The Spanish-style, four-bedroom, two-and-a-half bathroom home with a garden suite, located in the west-central Florida city of Gulfport, sold for $654,310, or about 210 Ethereum, the Tampa Bay Times reported. Propy, a California-based real estate technology company, confirmed the sale was a first for U.S. real estate, according to the newspaper.

The starting price for the home was $650,000, The Associated Press reported. The home’s current owner, Leslie Alessandra, told the Times that comparable homes in the area have sold for more than $700,000.

Propy minted the property rights into a digital token. NFTs are normally used for digital collectibles like art and music, according to the newspaper.
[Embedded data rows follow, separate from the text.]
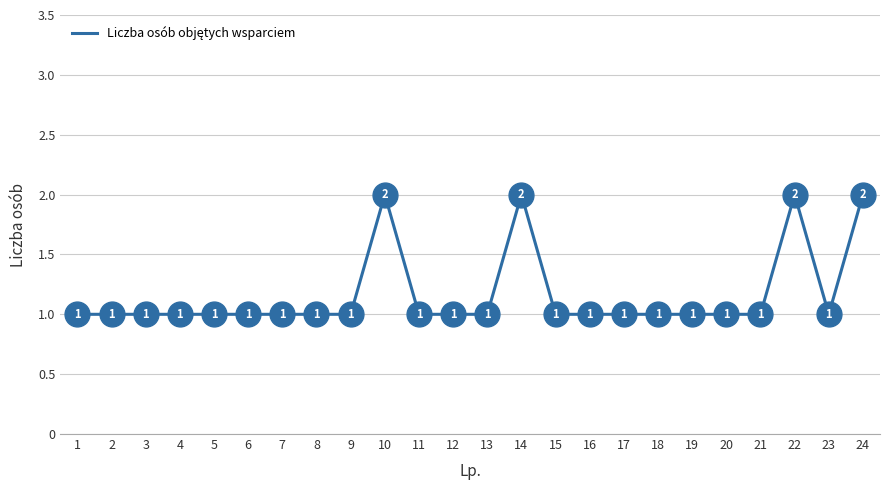

Which has a higher value, 14 or 5?

14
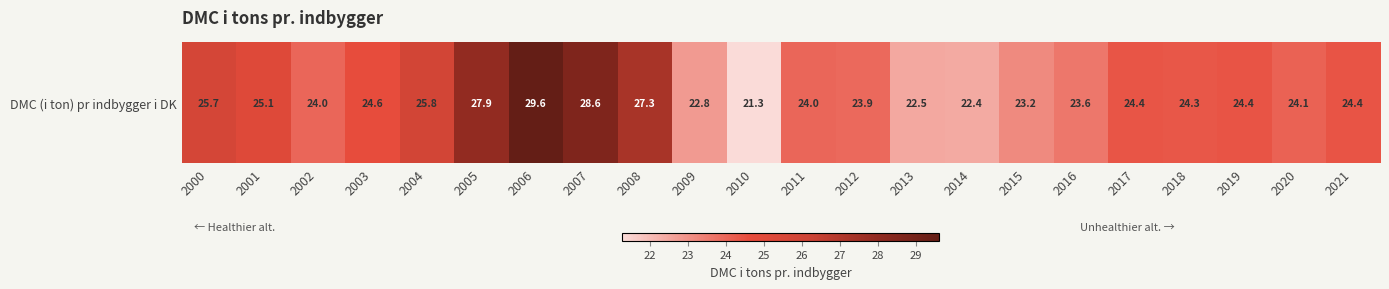

Rank the categories by value from highest to lowest.

2006, 2007, 2005, 2008, 2004, 2000, 2001, 2003, 2019, 2021, 2017, 2018, 2020, 2011, 2002, 2012, 2016, 2015, 2009, 2013, 2014, 2010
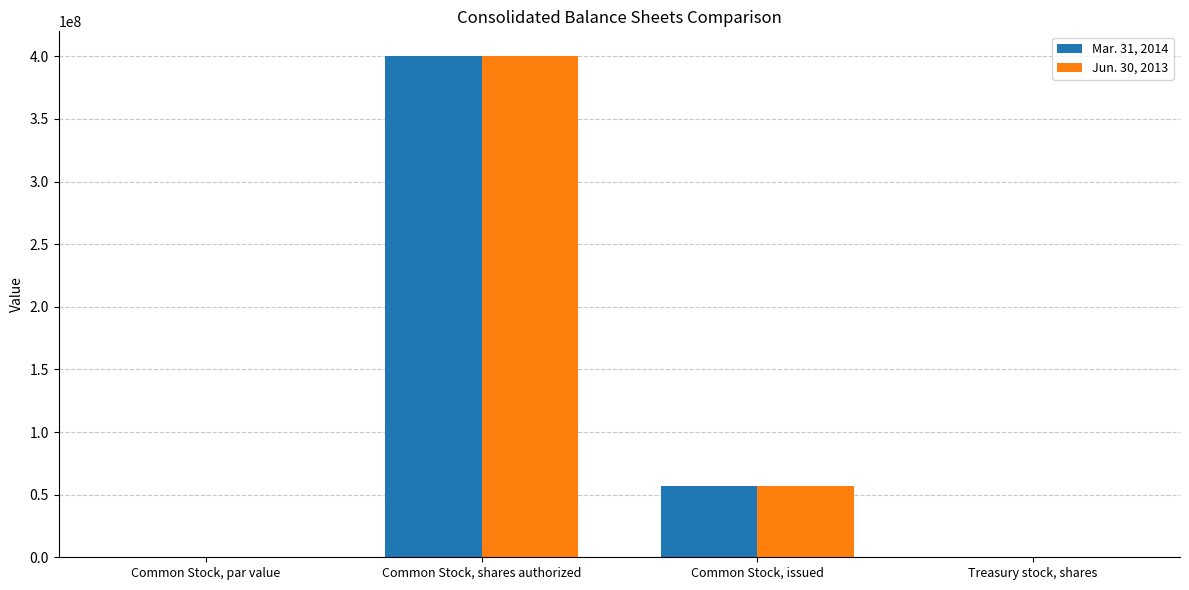

Is the value of Jun. 30, 2013 at Common Stock, shares authorized greater than the value of Mar. 31, 2014 at Common Stock, issued?

Yes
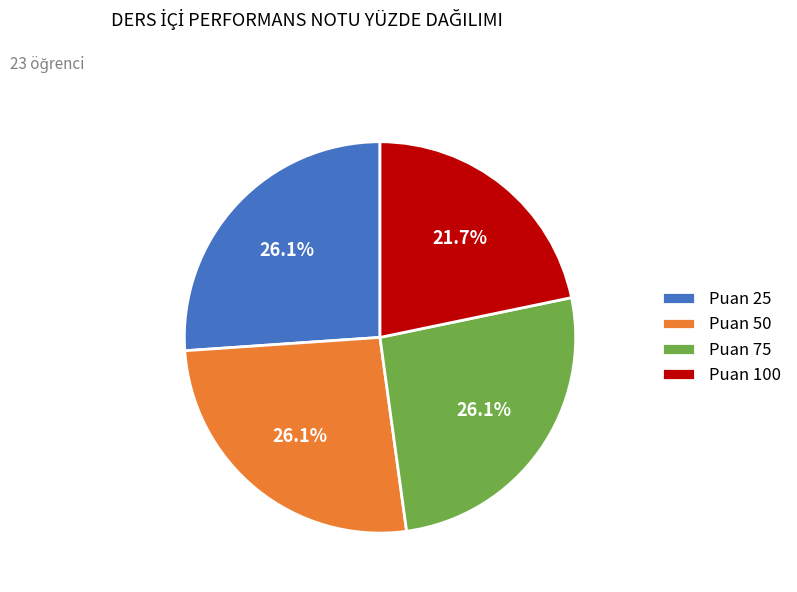

Is there a majority slice in this chart?

No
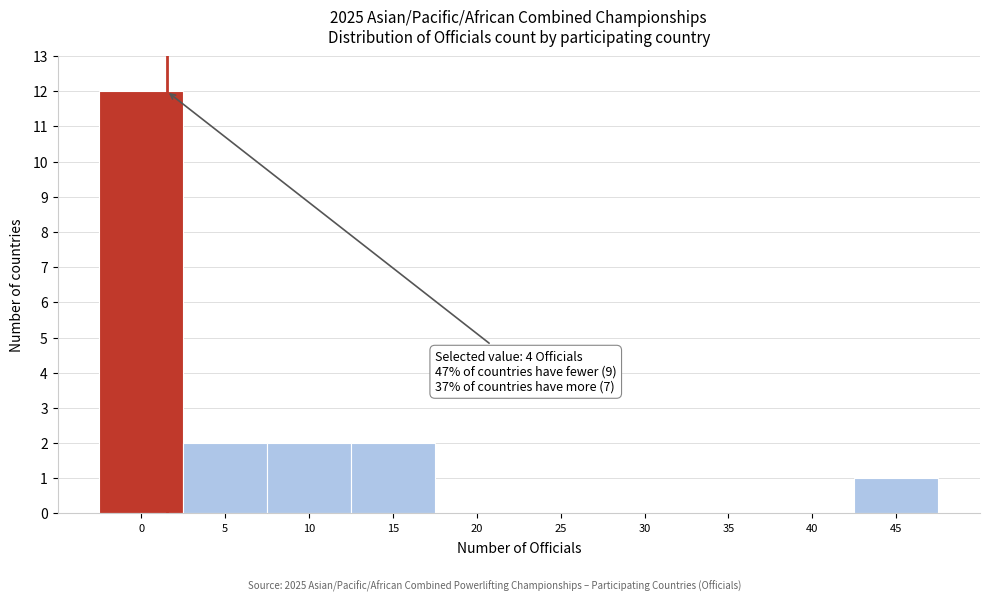

Reading right to left, extract all data points from this chart.

45=1	40=0	35=0	30=0	25=0	20=0	15=2	10=2	5=2	0=12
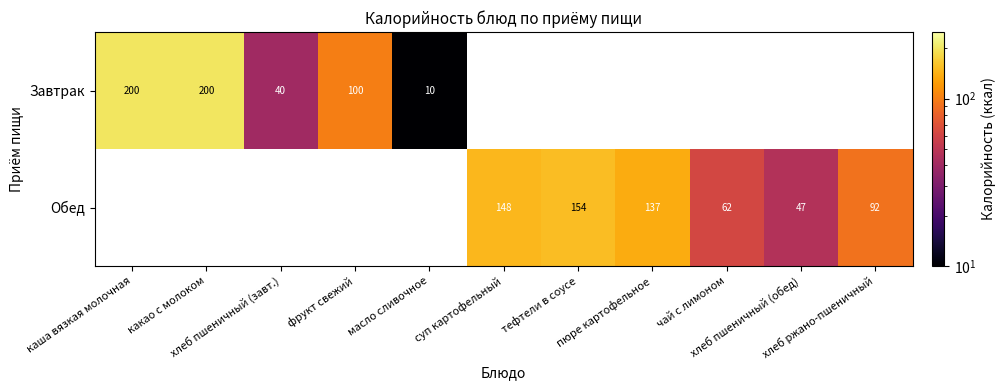

At which label does Обед reach its peak?

каша вязкая молочная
A user named “A.J.” bought the house during an hour-long extension of the auction, the Times reported. The buyer’s first name is Amanda and the person is U.S. based, Propy CEO Natalia Karayaneva.

“This is a real tangible, real-world application of that technology,” Alessandra told BayNews 9. “So, when we NFT the ownership documents, it’s instantaneous ownership transfer and that can be from anywhere around the world, which is very powerful.”

Christopher Vasilakis, a real estate and virtual-reality expert, told the AP that the transaction was “essentially just selling a company and a company owns that house.”

Propy plans to mint 10 more properties across the U.S. as NFTs, Karayaneva told the Times. The company’s next listing is a condominium unit in Tampa, Karayaneva said.

The condo will be listed on the blockchain market on March 2, Karayaneva told the newspaper. She did not specify where the condominium was located but said its current value is about $200,000 to $300,000.

Karayaneva added that she was surprised when more people did not bid on the Gulfport home.

“At the end of the day, the people who really wanted this home, they got it,” Karayaneva told the Times.